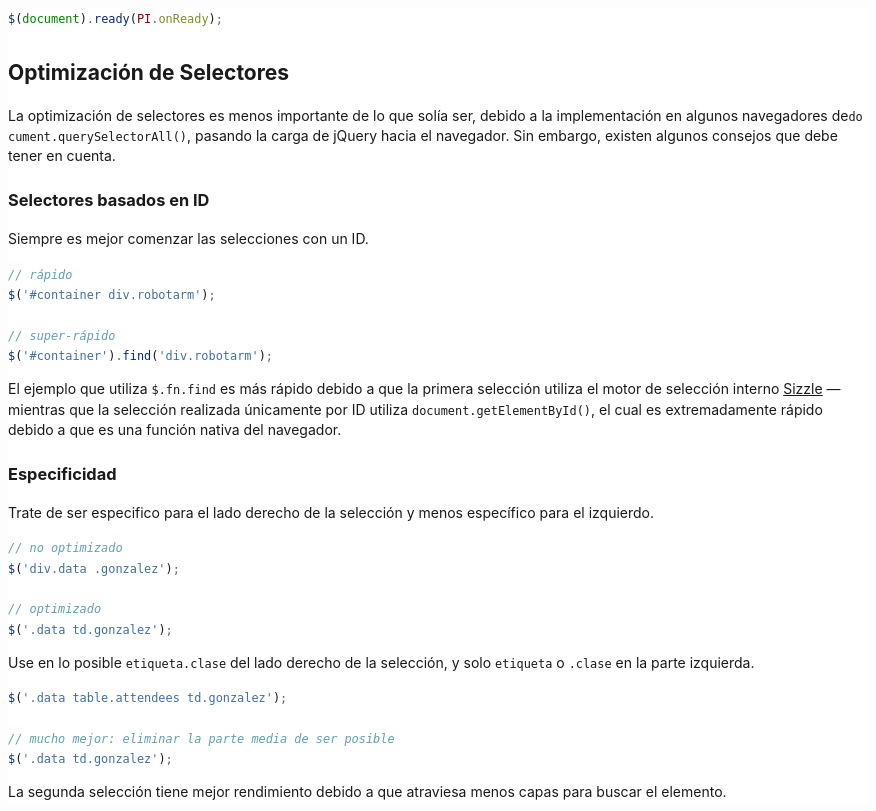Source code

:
 ```javascript
$(document).ready(PI.onReady);
```



## Optimización de Selectores

La optimización de selectores es menos importante de lo que solía ser, debido a la implementación en algunos navegadores de`document.querySelectorAll()`, pasando la carga de jQuery hacia el navegador. Sin embargo, existen algunos consejos que debe tener en cuenta.



### Selectores basados en ID

Siempre es mejor comenzar las selecciones con un ID.

```javascript
// rápido
$('#container div.robotarm');

// super-rápido
$('#container').find('div.robotarm');
```

El ejemplo que utiliza `$.fn.find` es más rápido debido a que la primera selección utiliza el motor de selección interno [Sizzle](http://sizzlejs.com/) — mientras que la selección realizada únicamente por ID utiliza `document.getElementById()`, el cual es extremadamente rápido debido a que es una función nativa del navegador.



### Especificidad

Trate de ser especifico para el lado derecho de la selección y menos específico para el izquierdo.

```javascript
// no optimizado
$('div.data .gonzalez');

// optimizado
$('.data td.gonzalez');
```

Use en lo posible `etiqueta.clase` del lado derecho de la selección, y solo `etiqueta` o `.clase` en la parte izquierda.

```javascript
$('.data table.attendees td.gonzalez');

// mucho mejor: eliminar la parte media de ser posible
$('.data td.gonzalez');
```

La segunda selección tiene mejor rendimiento debido a que atraviesa menos capas para buscar el elemento.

* Exercise directions
Check the lines above and copy each one that includes "mejor".

* Answer space
Siempre es mejor comenzar las selecciones con un ID.
// mucho mejor: eliminar la parte media de ser posible
La segunda selección tiene mejor rendimiento debido a que atraviesa menos capas para buscar el elemento.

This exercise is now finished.